= Beginning of Section =
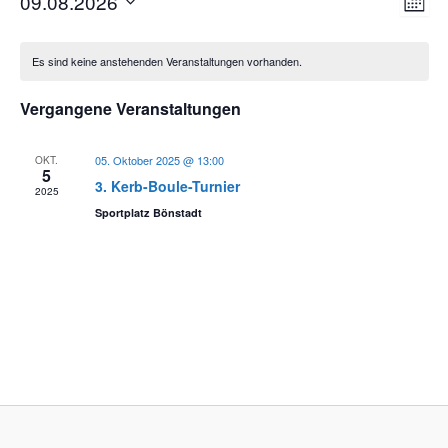
09.08.2026
Monat
Naviga
Ansi
Datum
Kalender
wählen.
Navi
Es sind keine anstehenden Veranstaltungen vorhanden.
von
Veranstaltungen
Vergangene Veranstaltungen
05. Oktober 2025 @ 13:00
OKT.
5
3. Kerb-Boule-Turnier
2025
Sportplatz Bönstadt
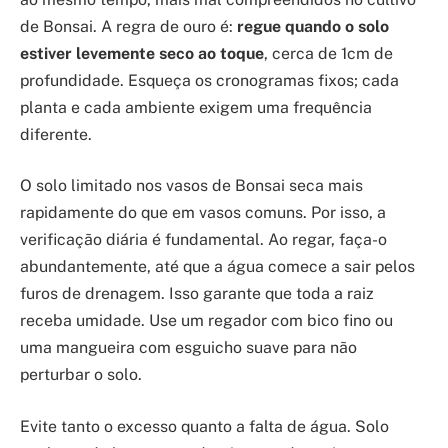
de Bonsai. A regra de ouro é:
regue quando o solo
estiver levemente seco ao toque
, cerca de 1cm de
profundidade. Esqueça os cronogramas fixos; cada
planta e cada ambiente exigem uma frequência
diferente.
O solo limitado nos vasos de Bonsai seca mais
rapidamente do que em vasos comuns. Por isso, a
verificação diária é fundamental. Ao regar, faça-o
abundantemente, até que a água comece a sair pelos
furos de drenagem. Isso garante que toda a raiz
receba umidade. Use um regador com bico fino ou
uma mangueira com esguicho suave para não
perturbar o solo.
Evite tanto o excesso quanto a falta de água. Solo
= End of Section =
__Instruction__
Leaving the pictures out, transcribe the entries above exactly as written.

__Output of the exercise__
09.08.2026
Monat
Naviga
Ansi
Datum
Kalender
wählen.
Navi
Es sind keine anstehenden Veranstaltungen vorhanden.
von
Veranstaltungen
Vergangene Veranstaltungen
05. Oktober 2025 @ 13:00
OKT.
5
3. Kerb-Boule-Turnier
2025
Sportplatz Bönstadt
de Bonsai. A regra de ouro é:
regue quando o solo
estiver levemente seco ao toque
, cerca de 1cm de
profundidade. Esqueça os cronogramas fixos; cada
planta e cada ambiente exigem uma frequência
diferente.
O solo limitado nos vasos de Bonsai seca mais
rapidamente do que em vasos comuns. Por isso, a
verificação diária é fundamental. Ao regar, faça-o
abundantemente, até que a água comece a sair pelos
furos de drenagem. Isso garante que toda a raiz
receba umidade. Use um regador com bico fino ou
uma mangueira com esguicho suave para não
perturbar o solo.
Evite tanto o excesso quanto a falta de água. Solo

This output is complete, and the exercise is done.